Sengketa Kerugian Negara di Kasus Drainase
Bambang menekankan bahwa audit internal kejaksaan tidak bisa dijadikan dasar untuk menetapkan kerugian negara. Menurutnya, hal ini menyalahi prosedur dan berpotensi menimbulkan ketidakadilan dalam proses hukum.
“Iya dan itu kan enggak boleh. Yang harus melakukan auditor kan harus BPKP. Dan yang menetapkan kerugian negara adalah BPK. Kan enggak mungkin dong masak seseorang yang melakukan pengawasan dia juga yang melakukan auditor. Dia juga yang menentukan kerugian kan menjadi tidak fair,” jelasnya.
Kasus yang menyeret HMD berawal dari proyek normalisasi saluran drainase kawasan selatan Stadion Manahan. Proyek dengan nilai pagu paket sekitar Rp 4,1 miliar itu dikerjakan oleh PT Kenanga Mulya.
Selain HMD, Kejaksaan Negeri Solo juga menetapkan AN sebagai tersangka.

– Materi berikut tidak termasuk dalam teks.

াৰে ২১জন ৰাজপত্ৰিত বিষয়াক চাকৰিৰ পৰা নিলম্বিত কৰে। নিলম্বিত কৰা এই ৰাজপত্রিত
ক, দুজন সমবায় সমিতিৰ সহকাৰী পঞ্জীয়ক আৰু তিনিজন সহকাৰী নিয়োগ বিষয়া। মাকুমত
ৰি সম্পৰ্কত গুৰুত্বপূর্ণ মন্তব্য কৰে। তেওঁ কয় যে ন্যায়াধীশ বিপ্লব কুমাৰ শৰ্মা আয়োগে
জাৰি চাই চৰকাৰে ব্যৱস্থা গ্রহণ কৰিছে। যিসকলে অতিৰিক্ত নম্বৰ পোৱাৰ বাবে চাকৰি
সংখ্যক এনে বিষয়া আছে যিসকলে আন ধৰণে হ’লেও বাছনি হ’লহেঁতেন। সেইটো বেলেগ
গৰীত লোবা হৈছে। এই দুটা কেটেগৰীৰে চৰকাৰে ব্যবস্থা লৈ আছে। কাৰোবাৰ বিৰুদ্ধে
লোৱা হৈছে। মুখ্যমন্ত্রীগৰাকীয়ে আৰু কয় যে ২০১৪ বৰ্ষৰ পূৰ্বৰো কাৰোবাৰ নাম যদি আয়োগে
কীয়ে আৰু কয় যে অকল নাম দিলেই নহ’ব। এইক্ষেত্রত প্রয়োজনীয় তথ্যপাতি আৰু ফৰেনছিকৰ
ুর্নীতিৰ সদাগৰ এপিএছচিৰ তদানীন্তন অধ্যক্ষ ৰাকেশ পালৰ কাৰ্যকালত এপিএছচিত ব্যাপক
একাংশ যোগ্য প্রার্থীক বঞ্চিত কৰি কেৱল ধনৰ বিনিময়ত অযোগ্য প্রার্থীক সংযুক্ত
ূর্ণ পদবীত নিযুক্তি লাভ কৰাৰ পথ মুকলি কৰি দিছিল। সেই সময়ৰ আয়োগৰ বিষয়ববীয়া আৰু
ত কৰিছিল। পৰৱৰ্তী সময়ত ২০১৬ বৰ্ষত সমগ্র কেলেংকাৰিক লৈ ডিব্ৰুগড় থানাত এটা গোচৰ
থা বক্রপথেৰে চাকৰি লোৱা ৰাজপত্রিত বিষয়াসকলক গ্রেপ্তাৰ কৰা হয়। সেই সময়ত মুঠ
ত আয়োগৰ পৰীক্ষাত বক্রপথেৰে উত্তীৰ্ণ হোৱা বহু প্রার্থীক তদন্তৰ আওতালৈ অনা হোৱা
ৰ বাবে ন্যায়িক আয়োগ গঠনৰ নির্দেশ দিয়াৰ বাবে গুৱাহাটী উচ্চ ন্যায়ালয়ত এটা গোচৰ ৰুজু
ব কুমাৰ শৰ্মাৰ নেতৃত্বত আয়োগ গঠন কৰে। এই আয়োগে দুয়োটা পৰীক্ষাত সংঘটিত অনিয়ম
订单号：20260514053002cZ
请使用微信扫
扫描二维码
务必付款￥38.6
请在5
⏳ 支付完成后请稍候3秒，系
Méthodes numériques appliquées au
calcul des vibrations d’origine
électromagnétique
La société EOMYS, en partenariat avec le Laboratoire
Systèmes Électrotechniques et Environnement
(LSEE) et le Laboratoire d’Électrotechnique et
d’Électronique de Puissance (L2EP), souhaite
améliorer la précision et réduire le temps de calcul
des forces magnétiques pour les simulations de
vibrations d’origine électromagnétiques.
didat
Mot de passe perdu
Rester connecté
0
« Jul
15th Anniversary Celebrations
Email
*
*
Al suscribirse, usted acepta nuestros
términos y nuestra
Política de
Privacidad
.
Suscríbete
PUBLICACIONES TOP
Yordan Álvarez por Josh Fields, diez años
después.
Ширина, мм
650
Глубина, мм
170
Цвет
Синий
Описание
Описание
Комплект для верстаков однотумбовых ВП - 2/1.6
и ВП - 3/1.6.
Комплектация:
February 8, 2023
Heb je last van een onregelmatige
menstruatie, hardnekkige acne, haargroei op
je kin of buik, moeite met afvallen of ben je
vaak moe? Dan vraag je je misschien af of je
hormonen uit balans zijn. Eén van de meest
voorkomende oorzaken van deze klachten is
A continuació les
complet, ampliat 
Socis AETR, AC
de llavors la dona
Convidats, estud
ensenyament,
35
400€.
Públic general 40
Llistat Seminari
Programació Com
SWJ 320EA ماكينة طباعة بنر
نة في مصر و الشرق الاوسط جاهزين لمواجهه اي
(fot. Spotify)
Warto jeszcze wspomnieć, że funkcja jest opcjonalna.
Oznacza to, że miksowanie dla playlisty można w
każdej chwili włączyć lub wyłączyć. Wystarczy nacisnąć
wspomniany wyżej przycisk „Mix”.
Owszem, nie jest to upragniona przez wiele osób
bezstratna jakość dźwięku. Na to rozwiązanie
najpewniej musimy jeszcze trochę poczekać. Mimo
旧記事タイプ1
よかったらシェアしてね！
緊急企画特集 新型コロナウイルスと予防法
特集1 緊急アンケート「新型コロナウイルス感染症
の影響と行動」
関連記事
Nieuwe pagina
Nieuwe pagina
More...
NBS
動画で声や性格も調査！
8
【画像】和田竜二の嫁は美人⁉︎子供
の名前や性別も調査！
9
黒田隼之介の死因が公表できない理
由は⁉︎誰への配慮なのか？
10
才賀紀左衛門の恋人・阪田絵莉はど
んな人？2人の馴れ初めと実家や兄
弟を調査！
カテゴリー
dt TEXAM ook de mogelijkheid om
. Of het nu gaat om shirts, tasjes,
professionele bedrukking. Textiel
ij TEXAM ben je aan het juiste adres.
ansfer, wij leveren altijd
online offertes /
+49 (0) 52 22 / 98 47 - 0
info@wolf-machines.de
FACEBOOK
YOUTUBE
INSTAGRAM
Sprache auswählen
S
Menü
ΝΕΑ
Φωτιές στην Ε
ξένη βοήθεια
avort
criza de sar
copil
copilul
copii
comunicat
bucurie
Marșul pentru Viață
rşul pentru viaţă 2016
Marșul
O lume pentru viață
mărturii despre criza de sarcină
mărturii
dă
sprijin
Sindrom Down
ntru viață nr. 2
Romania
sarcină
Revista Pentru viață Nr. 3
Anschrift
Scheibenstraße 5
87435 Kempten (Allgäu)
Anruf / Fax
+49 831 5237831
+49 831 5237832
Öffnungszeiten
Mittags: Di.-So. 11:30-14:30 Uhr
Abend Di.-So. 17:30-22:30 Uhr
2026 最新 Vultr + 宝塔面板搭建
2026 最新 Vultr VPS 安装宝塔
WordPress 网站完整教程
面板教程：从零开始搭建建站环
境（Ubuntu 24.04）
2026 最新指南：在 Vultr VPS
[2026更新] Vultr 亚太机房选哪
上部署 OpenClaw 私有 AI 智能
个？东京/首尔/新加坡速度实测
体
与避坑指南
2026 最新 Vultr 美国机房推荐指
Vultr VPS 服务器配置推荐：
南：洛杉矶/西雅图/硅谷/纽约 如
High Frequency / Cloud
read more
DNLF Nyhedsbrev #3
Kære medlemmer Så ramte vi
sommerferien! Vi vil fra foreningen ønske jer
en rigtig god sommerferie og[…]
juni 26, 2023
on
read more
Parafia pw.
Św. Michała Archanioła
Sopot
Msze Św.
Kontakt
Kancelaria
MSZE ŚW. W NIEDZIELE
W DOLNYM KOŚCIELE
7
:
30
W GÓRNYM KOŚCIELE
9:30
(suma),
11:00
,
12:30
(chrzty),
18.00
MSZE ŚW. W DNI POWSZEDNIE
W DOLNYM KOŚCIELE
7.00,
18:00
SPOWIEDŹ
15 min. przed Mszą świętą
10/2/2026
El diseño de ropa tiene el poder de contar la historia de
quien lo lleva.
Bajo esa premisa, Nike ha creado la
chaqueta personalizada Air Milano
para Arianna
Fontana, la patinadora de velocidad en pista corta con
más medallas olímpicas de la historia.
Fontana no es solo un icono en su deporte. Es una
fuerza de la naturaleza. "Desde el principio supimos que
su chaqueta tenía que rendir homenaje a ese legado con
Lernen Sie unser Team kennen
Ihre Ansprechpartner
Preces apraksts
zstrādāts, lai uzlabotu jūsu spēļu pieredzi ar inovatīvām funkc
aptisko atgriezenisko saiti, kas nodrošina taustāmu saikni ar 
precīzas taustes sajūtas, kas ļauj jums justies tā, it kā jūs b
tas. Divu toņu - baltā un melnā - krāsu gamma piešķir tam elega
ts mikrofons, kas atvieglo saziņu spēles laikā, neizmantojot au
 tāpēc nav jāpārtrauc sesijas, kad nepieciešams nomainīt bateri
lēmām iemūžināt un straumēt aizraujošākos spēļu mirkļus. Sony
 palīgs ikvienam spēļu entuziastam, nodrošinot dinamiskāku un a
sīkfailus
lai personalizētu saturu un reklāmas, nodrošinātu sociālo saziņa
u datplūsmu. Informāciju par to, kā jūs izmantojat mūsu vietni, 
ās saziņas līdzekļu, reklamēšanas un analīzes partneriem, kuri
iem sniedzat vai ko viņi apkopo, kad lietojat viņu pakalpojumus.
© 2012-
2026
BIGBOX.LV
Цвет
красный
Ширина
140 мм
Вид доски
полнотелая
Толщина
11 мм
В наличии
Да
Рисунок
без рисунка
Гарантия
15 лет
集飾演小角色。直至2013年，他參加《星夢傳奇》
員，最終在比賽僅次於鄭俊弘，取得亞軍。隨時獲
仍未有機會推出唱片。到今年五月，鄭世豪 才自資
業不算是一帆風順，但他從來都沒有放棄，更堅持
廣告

AN saat proyek berlangsung menjabat sebagai Pejabat Pembuat Komitmen (PPK) sekaligus pensiunan Sekretaris Dinas Pekerjaan Umum dan Penataan Ruang (DPUPR) Kota Solo.
Audit Internal Temukan Tiga Penyimpangan
Kepala Kejari Solo, Supriyanto, mengungkapkan bahwa hasil audit internal kejaksaan menemukan setidaknya tiga bentuk penyimpangan. Pertama, pekerjaan proyek tidak sesuai spesifikasi teknis dalam kontrak. Kedua, terdapat kekurangan volume pekerjaan. Ketiga, hasil pekerjaan tidak dapat dipertanggungjawabkan secara teknis dan bahkan dinilai berpotensi membahayakan lingkungan.
“Kerugian negara timbul karena spesifikasi pekerjaan di bawah standar, ada volume yang tidak terpenuhi, serta hasil pekerjaan yang tidak dapat dipertanggungjawabkan. Dari total anggaran Rp 4,5 miliar, kerugian negara sekitar Rp 2,5 miliar,” terang Supriyanto.
Penyidik menduga perencanaan dan pengawasan proyek drainase tersebut tidak berjalan sesuai aturan, sehingga menimbulkan kerugian signifikan. Atas dasar itu, kejaksaan menetapkan HMD dan AN sebagai tersangka.
Meski demikian, kuasa hukum HMD tetap berpegang pada pandangan bahwa dasar perhitungan kerugian negara tidak sah secara hukum. Gugatan pra-peradilan pun dipersiapkan untuk menguji legalitas penetapan tersangka dan dugaan kerugian negara.
Kini, publik menantikan jalannya sidang pra-peradilan pada 7 Oktober 2025 yang akan menjadi titik awal uji formil perkara ini. Hasil sidang akan menentukan arah proses hukum lebih lanjut terhadap kasus drainase Manahan yang menjadi sorotan di Kota Solo.